(Dataset items)
• • • • •

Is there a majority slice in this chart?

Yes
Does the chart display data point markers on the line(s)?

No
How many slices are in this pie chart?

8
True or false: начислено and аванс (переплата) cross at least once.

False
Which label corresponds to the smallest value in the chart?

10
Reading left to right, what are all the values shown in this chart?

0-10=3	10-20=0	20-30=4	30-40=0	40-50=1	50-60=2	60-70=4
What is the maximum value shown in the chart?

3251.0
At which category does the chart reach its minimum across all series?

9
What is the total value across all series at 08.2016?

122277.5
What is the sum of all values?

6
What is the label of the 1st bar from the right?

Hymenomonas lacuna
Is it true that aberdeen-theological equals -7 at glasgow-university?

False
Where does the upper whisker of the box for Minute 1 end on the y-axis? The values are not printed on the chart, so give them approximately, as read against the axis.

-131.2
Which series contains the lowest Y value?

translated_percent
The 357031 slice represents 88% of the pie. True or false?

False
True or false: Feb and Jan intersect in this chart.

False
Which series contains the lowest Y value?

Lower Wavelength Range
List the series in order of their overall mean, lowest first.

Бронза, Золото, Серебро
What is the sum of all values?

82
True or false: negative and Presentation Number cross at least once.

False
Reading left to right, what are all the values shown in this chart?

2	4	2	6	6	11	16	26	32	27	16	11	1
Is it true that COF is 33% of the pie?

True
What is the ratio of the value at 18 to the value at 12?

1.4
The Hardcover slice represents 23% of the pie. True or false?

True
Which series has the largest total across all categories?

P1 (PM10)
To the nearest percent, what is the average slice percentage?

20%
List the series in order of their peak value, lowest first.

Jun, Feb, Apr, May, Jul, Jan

• • • • •

WORK TO COMPLETE:
Rewrite every line of the records above as a numbered list, dropping the blank lines.

PROBLEM SOLUTION:
1. Is there a majority slice in this chart?
2. Yes
3. Does the chart display data point markers on the line(s)?
4. No
5. How many slices are in this pie chart?
6. 8
7. True or false: начислено and аванс (переплата) cross at least once.
8. False
9. Which label corresponds to the smallest value in the chart?
10. 10
11. Reading left to right, what are all the values shown in this chart?
12. 0-10=3	10-20=0	20-30=4	30-40=0	40-50=1	50-60=2	60-70=4
13. What is the maximum value shown in the chart?
14. 3251.0
15. At which category does the chart reach its minimum across all series?
16. 9
17. What is the total value across all series at 08.2016?
18. 122277.5
19. What is the sum of all values?
20. 6
21. What is the label of the 1st bar from the right?
22. Hymenomonas lacuna
23. Is it true that aberdeen-theological equals -7 at glasgow-university?
24. False
25. Where does the upper whisker of the box for Minute 1 end on the y-axis? The values are not printed on the chart, so give them approximately, as read against the axis.
26. -131.2
27. Which series contains the lowest Y value?
28. translated_percent
29. The 357031 slice represents 88% of the pie. True or false?
30. False
31. True or false: Feb and Jan intersect in this chart.
32. False
33. Which series contains the lowest Y value?
34. Lower Wavelength Range
35. List the series in order of their overall mean, lowest first.
36. Бронза, Золото, Серебро
37. What is the sum of all values?
38. 82
39. True or false: negative and Presentation Number cross at least once.
40. False
41. Reading left to right, what are all the values shown in this chart?
42. 2	4	2	6	6	11	16	26	32	27	16	11	1
43. Is it true that COF is 33% of the pie?
44. True
45. What is the ratio of the value at 18 to the value at 12?
46. 1.4
47. The Hardcover slice represents 23% of the pie. True or false?
48. True
49. Which series has the largest total across all categories?
50. P1 (PM10)
51. To the nearest percent, what is the average slice percentage?
52. 20%
53. List the series in order of their peak value, lowest first.
54. Jun, Feb, Apr, May, Jul, Jan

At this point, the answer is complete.